*** Opening of Excerpt ***

Monday, May 30, 2005

Mona Lisa Smile

Movie: Mona Lisa Smile

Definitely a Dead Poet's Society clone, except this time with women, but still well done. It's not as serious or deep as the other, and its rather negative (and naive) message seems to be that being different is better than traditional values, with no regard to the actual differences. The plot is simple: a bohemian California teacher comes to teach art history at Wellesley and changes the lives of her conservative students. There are a few unexpecteds that make things not too predictable, but I found the lack of persuasive arguments to be the film's weakest aspect. Instead of confronting the traditional values with logic or emotional arguments, the characters simply accept that they cannot change institutions and leave. I don't really understand the point.


Sunday, May 29, 2005

Bon Voyage

Movie: Bon Voyage

This French film is a little disjointed: it's alternatively a farce and a drama, like it can't decide which. It has moments of comedic ridiculousness tied with serious drama. It's set in Paris at the eve of the German invasion and ultimately involves escaping from the Germans, which is rather serious. But having our former silly characters suddenly serious is odd. I liked many aspects of it but the whole left me a little hollow.


Saturday, May 28, 2005

The Clearing

Movie: The Clearing

Unusually introspective film that's more like a play. There are really only three characters, a man and his wife and the kidnapper. The woman tries to deal with the mystery of her husband's disappearance and he and the kidnapper discuss the meaning of life. It's a little slow and dull at times, and the ending's not exactly surprising, but overall it's a decent film with excellent performances. Unfortunately, it doesn't break enough new ground to be a classic, but it's interesting.

*** Close of Excerpt ***

Work instruction A |
Restate the movie reviews from "Movie: Bon Voyage" up to and including "a little hollow.", swapping "farce" for "comedy".
Work instruction B |
Write the next part of the movie reviews, picking up after their last sentence.
The rows after this point are separate material, unrelated to the movie reviews.

*** Opening of Record set ***

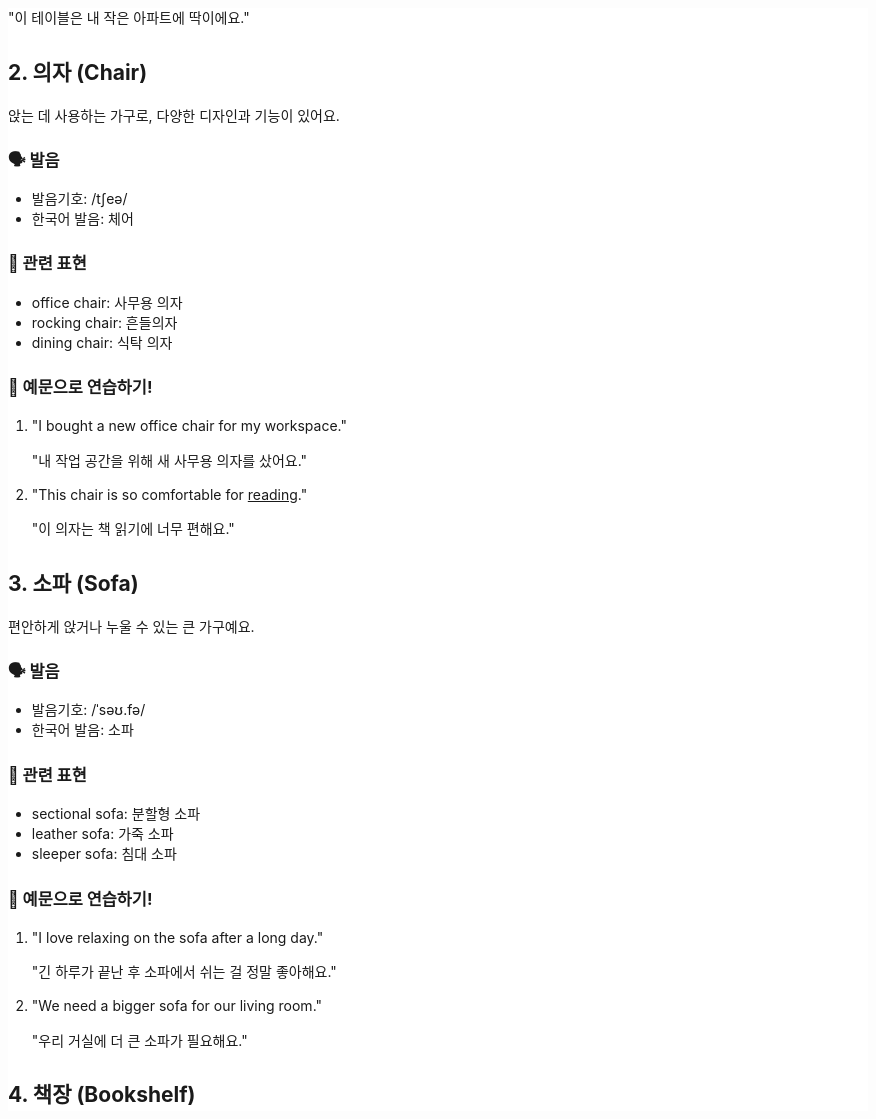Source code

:    "이 테이블은 내 작은 아파트에 딱이에요."

## 2. 의자 (Chair)

앉는 데 사용하는 가구로, 다양한 디자인과 기능이 있어요.

### 🗣️ 발음

- <span data-pronunciation="chair">발음기호: /tʃeə/</span>
- 한국어 발음: 체어

### 💭 관련 표현

- office chair: 사무용 의자
- rocking chair: 흔들의자
- dining chair: 식탁 의자

### 📝 예문으로 연습하기!

1. "I bought a new office chair for my workspace."

   "내 작업 공간을 위해 새 사무용 의자를 샀어요."

2. "This chair is so comfortable for [reading](/blog/in-english/436.read/)."

   "이 의자는 책 읽기에 너무 편해요."

## 3. 소파 (Sofa)

편안하게 앉거나 누울 수 있는 큰 가구예요.

### 🗣️ 발음

- <span data-pronunciation="sofa">발음기호: /ˈsəʊ.fə/</span>
- 한국어 발음: 소파

### 💭 관련 표현

- sectional sofa: 분할형 소파
- leather sofa: 가죽 소파
- sleeper sofa: 침대 소파

### 📝 예문으로 연습하기!

1. "I love relaxing on the sofa after a long day."

   "긴 하루가 끝난 후 소파에서 쉬는 걸 정말 좋아해요."

2. "We need a bigger sofa for our living room."

   "우리 거실에 더 큰 소파가 필요해요."

## 4. 책장 (Bookshelf)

*** Close of Record set ***

Task result A |
Movie: Bon Voyage

This French film is a little disjointed: it's alternatively a comedy and a drama, like it can't decide which. It has moments of comedic ridiculousness tied with serious drama. It's set in Paris at the eve of the German invasion and ultimately involves escaping from the Germans, which is rather serious. But having our former silly characters suddenly serious is odd. I liked many aspects of it but the whole left me a little hollow.

Task result B |
Friday, May 27, 2005

Star Wars Episode III: Revenge of the Sith

Movie: Star Wars Episode III: Revenge of the Sith

The first film was poor, the second pretty good, and appropriately, this third one is a mixed of both. The dialogue and acting is extremely lame, but unlike the B-movie inspired original trilogy, the polished special effects and tone of this one makes the poor performances seem disjointed and awkward. Most of the action was also poor: the light saber sequences are so fast you can't really make out what's happening so you just sort of wait through the blur for the good guy to suddenly emerge triumphant. Boring. There are a few good scenes and sequences, but much is convoluted and drawn out far too long. The most anticipating and interesting aspect of this film is the story of how Anakin Skywalker becomes Darth Vader. Unfortunately, this is poorly done. The actor -- and I hesitate to call him that -- who plays Anakin is terrible beyond words and completely botches any drama in the situation. The complex and agonizing switch of his loyalties is heavy-handed and much too abrupt. George Lucas attempts to make this realistic by having Anakin show his frustration at not being promoted to Jedi Master fast enough, but this explanation is not carried out and eventually falls short. There was a hint that Anakin was drawn to the dark side as a way to save his love's life, but then that plot line was totally abandoned: it was like once he made the leap to the dark side none of his motives for getting there mattered any more. Now if the darkness had consumed him and become an end to itself, like the Ring does in The Lord of the Rings, that would have been one thing, but that was not illustrated in this movie. I found this weakness the worst aspect of this film. However, the drama of Darth Vader's creation is still the most dramatic and exciting part of the three recent films and finally gives us a hint of the drama of the first trilogy. Not the best, not the worst, but disappointing because I expected too much. Worth seeing for fans of the series; others will be bored.


Friday, May 27, 2005

The House of the Flying Daggers

Movie: The House of the Flying Daggers

Another great movie from the director of Hero. This one's not as profound, but it's stylish and interesting. The story's convoluted with almost every character a sort of double agent. The basic premise is military people trying to track down the unknown new leader of the Flying Daggers rebel gang. The main guy romances a woman who he thinks is the daughter of the former leader, but things are not as they seem. Is he genuinely falling in love with her or is it an act? It's a pretty cool scenario, but the unexpected tragic ending was a disappointment.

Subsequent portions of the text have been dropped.